[Saved data entries]
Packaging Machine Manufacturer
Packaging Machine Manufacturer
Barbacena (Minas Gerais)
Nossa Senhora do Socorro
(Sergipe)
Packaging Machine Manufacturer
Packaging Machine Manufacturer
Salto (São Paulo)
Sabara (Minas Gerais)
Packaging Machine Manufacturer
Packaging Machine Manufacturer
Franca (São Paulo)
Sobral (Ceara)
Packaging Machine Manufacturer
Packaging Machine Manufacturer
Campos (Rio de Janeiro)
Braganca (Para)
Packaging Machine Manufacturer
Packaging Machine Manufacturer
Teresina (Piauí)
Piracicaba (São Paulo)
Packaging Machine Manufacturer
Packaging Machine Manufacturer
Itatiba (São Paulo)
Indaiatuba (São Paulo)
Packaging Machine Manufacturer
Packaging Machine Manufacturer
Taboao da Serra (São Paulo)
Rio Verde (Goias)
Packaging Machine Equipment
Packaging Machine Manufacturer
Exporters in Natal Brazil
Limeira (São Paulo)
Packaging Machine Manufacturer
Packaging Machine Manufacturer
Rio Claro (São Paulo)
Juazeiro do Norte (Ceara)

**Directions**
Identify each line in the entries above that contains the string "Paulo", and copy those lines. Treat uppercase and lowercase letters as different.

**Expected output**
Salto (São Paulo)
Franca (São Paulo)
Piracicaba (São Paulo)
Itatiba (São Paulo)
Indaiatuba (São Paulo)
Taboao da Serra (São Paulo)
Limeira (São Paulo)
Rio Claro (São Paulo)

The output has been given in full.